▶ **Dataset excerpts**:
----------

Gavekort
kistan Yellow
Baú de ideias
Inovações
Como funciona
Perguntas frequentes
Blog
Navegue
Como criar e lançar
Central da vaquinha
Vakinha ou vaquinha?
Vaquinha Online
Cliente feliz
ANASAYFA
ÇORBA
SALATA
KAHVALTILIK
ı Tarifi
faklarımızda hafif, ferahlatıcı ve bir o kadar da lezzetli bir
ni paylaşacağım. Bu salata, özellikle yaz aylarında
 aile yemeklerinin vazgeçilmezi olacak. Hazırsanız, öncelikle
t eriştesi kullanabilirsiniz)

----------

▶ **Problem to solve**: Rewrite the listing with "Blog" switched to "Artigos", leaving every other word unchanged.

▶ **Completed task**:
Gavekort
kistan Yellow
Baú de ideias
Inovações
Como funciona
Perguntas frequentes
Artigos
Navegue
Como criar e lançar
Central da vaquinha
Vakinha ou vaquinha?
Vaquinha Online
Cliente feliz
ANASAYFA
ÇORBA
SALATA
KAHVALTILIK
ı Tarifi
faklarımızda hafif, ferahlatıcı ve bir o kadar da lezzetli bir
ni paylaşacağım. Bu salata, özellikle yaz aylarında
 aile yemeklerinin vazgeçilmezi olacak. Hazırsanız, öncelikle
t eriştesi kullanabilirsiniz)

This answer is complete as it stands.